One easy example is the recent presidential election. Social media companies like Facebook and Twitter both played major roles in:
- The spread of misinformation
- What people learned about each candidate
- How both major candidates communicated with their supporters and opponents
Because of this, it’s no stretch to say that social media corporate giants directly impacted the US presidential election in a way that many other companies have never been able to. Therefore, it follows that the US government is a stakeholder in both the actions and the performance of major social media companies.
Sometimes, the government can be a stakeholder in companies by providing subsidies or cash injections. For example, many student loans are given out by the federal government to universities, including grants.
In these ways, governments, and the nations that they represent, are direct and indirect stakeholders for many businesses that grow to be large enough to affect the broader national or worldwide economy.
Lastly, local communities can also be stakeholders in business actions and relations. Imagine the quintessential American coal town from the mid 20th century.
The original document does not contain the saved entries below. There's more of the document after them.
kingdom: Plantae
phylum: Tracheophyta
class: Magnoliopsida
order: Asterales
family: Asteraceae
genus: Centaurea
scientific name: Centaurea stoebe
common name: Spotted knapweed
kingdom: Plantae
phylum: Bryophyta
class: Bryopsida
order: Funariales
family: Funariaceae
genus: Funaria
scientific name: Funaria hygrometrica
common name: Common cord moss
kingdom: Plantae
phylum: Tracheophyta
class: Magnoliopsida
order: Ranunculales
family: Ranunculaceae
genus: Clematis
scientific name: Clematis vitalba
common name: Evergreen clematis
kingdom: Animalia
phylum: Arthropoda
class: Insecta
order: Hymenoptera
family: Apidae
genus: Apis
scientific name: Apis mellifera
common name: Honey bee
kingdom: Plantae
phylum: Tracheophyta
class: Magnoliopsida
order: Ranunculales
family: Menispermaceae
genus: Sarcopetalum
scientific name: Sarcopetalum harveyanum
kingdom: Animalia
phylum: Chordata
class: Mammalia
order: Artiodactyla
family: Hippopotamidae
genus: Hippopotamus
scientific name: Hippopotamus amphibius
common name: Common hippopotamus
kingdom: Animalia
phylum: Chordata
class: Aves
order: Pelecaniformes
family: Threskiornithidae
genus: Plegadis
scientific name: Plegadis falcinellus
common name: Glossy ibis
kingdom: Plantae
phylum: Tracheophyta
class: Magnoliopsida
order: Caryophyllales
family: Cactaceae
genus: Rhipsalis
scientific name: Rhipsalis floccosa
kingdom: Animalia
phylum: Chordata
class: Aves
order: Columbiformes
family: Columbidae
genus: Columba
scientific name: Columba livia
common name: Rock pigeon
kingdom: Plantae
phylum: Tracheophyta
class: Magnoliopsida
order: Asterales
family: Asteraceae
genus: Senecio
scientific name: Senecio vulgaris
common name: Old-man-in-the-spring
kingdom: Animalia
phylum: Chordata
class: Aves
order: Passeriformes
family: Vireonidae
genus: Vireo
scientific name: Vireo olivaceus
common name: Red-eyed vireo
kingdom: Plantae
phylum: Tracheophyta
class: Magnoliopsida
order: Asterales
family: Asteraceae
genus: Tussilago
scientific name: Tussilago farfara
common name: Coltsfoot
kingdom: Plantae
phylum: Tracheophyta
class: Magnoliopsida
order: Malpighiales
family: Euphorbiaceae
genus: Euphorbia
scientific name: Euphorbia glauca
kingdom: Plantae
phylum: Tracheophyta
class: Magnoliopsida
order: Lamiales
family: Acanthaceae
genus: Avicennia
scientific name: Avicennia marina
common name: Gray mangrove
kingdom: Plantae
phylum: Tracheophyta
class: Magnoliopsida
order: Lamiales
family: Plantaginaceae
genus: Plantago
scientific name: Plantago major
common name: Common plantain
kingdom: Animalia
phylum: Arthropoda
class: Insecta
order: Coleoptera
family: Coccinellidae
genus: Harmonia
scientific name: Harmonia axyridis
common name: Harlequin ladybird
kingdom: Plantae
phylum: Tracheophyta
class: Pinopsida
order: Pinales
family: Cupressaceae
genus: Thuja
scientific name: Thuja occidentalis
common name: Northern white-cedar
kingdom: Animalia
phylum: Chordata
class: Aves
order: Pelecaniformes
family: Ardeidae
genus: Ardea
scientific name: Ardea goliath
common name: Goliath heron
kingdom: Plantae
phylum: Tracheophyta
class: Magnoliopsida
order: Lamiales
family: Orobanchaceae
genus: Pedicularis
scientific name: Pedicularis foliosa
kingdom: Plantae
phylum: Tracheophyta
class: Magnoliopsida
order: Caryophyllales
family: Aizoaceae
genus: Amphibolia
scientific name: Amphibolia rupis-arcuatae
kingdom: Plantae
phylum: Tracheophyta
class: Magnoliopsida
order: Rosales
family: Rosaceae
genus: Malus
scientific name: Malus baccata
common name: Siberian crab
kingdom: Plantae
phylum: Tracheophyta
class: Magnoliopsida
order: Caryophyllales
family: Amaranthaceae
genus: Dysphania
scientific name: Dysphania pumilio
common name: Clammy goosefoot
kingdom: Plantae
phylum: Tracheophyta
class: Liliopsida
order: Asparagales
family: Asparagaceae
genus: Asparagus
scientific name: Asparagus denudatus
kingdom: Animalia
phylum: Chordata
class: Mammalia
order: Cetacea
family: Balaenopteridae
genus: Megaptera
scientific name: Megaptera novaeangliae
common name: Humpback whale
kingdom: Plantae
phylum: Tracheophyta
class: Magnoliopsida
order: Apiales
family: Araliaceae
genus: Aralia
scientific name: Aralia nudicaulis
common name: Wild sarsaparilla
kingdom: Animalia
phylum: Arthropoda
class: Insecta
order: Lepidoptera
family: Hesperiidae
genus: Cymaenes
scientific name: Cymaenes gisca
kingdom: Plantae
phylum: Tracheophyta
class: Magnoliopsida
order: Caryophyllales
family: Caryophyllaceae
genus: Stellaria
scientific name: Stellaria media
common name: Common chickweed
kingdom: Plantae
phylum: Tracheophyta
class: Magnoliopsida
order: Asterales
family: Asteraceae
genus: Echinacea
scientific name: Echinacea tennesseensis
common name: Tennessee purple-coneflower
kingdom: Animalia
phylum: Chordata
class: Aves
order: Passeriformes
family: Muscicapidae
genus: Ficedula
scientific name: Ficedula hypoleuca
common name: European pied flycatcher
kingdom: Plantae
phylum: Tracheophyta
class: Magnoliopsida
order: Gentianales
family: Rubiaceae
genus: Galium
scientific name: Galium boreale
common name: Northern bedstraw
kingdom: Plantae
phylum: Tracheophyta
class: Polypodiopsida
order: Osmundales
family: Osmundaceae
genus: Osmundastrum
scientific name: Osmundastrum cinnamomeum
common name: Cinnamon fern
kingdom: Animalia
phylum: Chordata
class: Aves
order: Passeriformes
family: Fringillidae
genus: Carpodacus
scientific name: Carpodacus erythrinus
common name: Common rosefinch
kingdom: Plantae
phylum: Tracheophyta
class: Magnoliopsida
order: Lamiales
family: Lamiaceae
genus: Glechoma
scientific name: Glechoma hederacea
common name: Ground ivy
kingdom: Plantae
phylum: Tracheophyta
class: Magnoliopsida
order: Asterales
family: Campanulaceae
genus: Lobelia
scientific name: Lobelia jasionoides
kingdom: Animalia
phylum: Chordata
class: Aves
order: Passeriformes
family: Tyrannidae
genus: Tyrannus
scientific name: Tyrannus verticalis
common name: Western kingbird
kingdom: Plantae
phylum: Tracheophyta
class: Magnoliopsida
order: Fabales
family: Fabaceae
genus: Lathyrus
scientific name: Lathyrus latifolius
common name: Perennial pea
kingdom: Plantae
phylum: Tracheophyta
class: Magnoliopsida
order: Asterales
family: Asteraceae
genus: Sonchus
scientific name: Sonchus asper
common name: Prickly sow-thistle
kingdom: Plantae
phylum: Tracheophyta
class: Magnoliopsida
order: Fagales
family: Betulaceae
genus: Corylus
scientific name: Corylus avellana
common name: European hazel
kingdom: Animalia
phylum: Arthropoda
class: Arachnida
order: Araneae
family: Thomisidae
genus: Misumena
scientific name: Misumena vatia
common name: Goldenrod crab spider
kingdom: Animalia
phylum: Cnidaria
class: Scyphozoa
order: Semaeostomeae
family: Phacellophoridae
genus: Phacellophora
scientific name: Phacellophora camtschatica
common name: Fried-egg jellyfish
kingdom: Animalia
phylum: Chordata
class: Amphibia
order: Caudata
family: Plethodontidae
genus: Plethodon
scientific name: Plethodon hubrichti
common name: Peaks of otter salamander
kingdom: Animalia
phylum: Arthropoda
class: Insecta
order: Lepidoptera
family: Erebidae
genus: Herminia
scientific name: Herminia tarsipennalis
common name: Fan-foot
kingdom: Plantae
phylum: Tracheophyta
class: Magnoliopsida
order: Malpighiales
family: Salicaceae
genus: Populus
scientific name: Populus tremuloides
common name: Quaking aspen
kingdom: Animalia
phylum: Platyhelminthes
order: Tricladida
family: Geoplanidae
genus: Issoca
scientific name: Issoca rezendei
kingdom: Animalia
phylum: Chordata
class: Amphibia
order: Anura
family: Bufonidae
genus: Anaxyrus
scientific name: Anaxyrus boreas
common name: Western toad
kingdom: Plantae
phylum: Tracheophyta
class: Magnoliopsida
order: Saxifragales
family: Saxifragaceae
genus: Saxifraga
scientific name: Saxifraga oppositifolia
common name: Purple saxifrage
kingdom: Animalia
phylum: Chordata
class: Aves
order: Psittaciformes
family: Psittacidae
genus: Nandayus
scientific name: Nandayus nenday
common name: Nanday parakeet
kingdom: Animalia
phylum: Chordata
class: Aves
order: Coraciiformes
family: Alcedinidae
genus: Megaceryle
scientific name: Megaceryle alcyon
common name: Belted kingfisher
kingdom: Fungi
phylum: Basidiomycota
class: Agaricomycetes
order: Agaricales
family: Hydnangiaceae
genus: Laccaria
In this time, such towns revolved around the factories or coal mines that employed the majority of working-class individuals for decades.
Because of this reliance, the communities of the towns were also stakeholders in the performance of those coal mines or manufacturing plants. As manufacturing plants have decreased in importance in America, communities that once relied on them for employment and benefits have suffered as a result.
But communities can also be stakeholders to companies for other reasons. For example, a company that cuts down a local forest or removes a local park for new development or retail centers directly impacts the community’s access to natural beauty and recreational areas.
Interval vs External Stakeholders
While all of the above stakeholders count as distinct types, they can largely be broken down into two subtypes: internal and external.
The company’s performance significantly impacts internal stakeholders or any stakeholders. For example, a venture capital firm that invests in a tech startup is an internal stakeholder. The company’s financial performance directly impacts the venture-capital firm since they expect a return on their investment.
In contrast, an external stakeholder is not directly related to the company in question but may still be affected by the company’s actions or decisions. For instance, a person who loves going to a local park, which is torn down to build a new retail center, is an external stakeholder since they were indirectly affected by the company’s decision to expand.
Understanding the roles of internal and external stakeholders and how much attention you should pity each group will impact whether a business decision is wise in the long run.
Are Stakeholders the Same as Shareholders?
Not necessarily, but they can be. In fact, all shareholders are stakeholders, but not all stakeholders are shareholders.
Shareholders have financial interests in the company, typically by having one or more shares of stock in the company on the stock market. In this way, shareholders are directly impacted by the company’s performance, so they have a vested interest in helping it succeed or advocating for it.
However, it’s easy to see that some stakeholders are not shareholders at all. For example, suppliers and vendors are not shareholders of a company even though they have a financial interest in its performance and directly impact its ability to turn a profit.
They don’t own any part of the company in any capacity. So they are not shareholders even though they are still stakeholders.
Ultimately, stakeholders are hugely important things to consider as you grow your business and develop a long-term business plan. Some stakeholders are certainly more important than others, but which ones you should prioritize when making your decisions or alleviating concerns will depend on how much they impact your business, as well as your company’s moral focuses and standards.